Die Corona-Krise hat viel Wahrheit zutage gebracht: den Nachholbedarf der österreichischen Unternehmen in der digitalen Transformation, die "Antiquiertheit" und Starrheit unseres Bildungssystems und die Schwachstellen in der öffentlichen Beschaffung. Die Corona-Krise ist eine Gesundheitskrise, eine Wirtschaftskrise, eine Bildungskrise und auch eine Beschaffungskrise.

Ein perfekter Einkauf funktioniert immer gleich

Denn egal, ob Krise, "Normalität" oder "Abnormalität", eine professionelle Vergabe, ein perfekter Einkauf funktioniert immer gleich - auch, wenn sich die Zeiten und Gegebenheiten ändern, die Prinzipien bleiben. Ein guter Einkäufer muss innovativ sein, das Geschäft seines Anbieters kennen, vorausschauend planen, nahe an den Entscheidungsträgern sein und natürlich über Verhandlungsgeschick verfügen. Der Einkauf ist eine hoch spezialisierte Einheit, die ganz oben angesiedelt sein muss.

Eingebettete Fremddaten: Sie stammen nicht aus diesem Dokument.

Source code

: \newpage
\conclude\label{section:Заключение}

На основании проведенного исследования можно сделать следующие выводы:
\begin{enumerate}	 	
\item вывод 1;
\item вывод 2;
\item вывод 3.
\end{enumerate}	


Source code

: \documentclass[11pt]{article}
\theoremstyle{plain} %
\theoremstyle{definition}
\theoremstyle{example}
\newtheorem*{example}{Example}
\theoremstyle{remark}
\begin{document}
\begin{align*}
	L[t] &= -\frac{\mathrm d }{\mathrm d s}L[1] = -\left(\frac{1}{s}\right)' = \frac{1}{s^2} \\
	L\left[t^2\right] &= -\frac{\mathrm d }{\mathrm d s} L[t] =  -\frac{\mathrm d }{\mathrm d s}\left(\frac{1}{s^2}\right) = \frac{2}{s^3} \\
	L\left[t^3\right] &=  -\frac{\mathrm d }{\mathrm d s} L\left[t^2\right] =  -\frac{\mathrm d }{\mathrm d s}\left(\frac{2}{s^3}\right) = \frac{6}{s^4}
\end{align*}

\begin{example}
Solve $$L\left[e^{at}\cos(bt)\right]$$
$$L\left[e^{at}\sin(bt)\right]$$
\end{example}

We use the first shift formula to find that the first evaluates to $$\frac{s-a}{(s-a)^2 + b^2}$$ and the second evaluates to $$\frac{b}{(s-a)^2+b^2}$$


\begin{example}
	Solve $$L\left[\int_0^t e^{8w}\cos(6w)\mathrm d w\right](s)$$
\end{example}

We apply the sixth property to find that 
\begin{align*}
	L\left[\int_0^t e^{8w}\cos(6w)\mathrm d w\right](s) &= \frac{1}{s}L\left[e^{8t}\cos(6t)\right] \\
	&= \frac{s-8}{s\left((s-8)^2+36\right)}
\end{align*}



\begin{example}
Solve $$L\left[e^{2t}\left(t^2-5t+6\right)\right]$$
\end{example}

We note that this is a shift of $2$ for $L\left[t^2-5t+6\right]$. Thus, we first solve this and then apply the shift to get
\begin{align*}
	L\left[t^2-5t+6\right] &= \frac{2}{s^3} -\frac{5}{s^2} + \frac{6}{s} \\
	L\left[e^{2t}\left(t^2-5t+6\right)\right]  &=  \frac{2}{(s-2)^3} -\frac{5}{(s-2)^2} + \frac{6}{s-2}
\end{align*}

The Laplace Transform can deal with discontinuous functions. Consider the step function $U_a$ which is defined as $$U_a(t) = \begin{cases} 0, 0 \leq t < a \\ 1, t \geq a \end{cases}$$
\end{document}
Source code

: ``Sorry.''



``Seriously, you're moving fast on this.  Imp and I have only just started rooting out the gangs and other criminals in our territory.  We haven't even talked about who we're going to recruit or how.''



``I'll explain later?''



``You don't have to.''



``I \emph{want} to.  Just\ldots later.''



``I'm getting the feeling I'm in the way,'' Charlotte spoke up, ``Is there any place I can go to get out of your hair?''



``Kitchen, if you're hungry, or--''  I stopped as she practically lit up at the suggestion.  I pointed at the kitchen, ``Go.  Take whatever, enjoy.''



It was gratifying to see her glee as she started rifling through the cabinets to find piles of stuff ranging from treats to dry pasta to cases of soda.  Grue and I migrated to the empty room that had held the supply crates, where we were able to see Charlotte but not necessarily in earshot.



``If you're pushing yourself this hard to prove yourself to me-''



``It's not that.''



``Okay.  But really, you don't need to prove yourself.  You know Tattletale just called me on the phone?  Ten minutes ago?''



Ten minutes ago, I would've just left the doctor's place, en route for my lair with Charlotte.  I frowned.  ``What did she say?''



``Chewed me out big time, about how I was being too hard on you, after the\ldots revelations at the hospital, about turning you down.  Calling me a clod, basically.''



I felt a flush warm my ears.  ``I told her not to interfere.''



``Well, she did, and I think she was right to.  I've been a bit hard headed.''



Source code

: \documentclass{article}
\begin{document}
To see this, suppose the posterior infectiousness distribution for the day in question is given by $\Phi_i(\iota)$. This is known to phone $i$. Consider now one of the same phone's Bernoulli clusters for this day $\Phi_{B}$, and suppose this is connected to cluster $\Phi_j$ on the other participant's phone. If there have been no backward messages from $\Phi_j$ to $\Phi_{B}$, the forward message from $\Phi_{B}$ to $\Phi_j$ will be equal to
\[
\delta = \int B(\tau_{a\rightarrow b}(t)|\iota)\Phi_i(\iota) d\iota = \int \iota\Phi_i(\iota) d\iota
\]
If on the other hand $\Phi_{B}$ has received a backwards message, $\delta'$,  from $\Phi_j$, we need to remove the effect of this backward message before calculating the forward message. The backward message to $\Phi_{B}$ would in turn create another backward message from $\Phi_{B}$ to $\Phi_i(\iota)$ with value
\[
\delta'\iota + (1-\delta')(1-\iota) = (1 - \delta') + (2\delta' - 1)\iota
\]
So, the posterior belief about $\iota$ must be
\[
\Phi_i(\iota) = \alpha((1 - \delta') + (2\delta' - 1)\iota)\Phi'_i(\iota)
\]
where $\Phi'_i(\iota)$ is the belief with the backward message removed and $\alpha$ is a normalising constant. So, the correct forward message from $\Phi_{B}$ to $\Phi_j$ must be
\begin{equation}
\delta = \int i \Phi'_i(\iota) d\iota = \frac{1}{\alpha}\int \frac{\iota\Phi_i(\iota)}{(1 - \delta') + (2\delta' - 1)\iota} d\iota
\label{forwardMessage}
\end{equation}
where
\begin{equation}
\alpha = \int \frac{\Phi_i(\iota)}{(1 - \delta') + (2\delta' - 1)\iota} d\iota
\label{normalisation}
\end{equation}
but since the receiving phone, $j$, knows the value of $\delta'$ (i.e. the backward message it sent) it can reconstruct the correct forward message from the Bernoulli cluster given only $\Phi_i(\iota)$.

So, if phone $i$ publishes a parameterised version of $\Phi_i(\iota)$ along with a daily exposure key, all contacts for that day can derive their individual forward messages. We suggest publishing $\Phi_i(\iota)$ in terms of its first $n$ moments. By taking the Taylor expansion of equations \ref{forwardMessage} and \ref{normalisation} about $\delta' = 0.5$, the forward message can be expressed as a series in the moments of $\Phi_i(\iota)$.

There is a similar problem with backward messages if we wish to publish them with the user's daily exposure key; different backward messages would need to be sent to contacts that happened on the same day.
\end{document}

Vergabe ist strategisch. Es werden strategische Entscheidungen getroffen, die den Unterschied machen. Der Unterschied ist, ob unsere Ärzte ausreichend geschützt sind, ob wir für Massentests genügend Kits haben, ob wir den vulnerablen Gruppen die richtigen FFP2-Masken zur Verfügung stellen können, deren Zertifizierung man trauen kann. Und mit einem perfekten Vergabeprozess kann man dafür sorgen, dass die Bevölkerung so rasch wie möglich eine entsprechende Durchimpfungsrate erreicht. Zudem könnte man mit professioneller Beschaffung Werte wie Regionalität und Nachhaltigkeit aktiv voranbringen.

Eine perfekte Vergabe hätte die Kraft und die Möglichkeit, Sicherheit und Freiheit während der Pandemie zu geben und sie schlussendlich früher zu besiegen. Nur schade, dass ich das alles im Konjunktiv schreiben muss, denn die Pandemie hat uns vor Augen geführt, was passiert, wenn Beschaffung nicht professionell aufgesetzt ist und nicht perfekt funktioniert.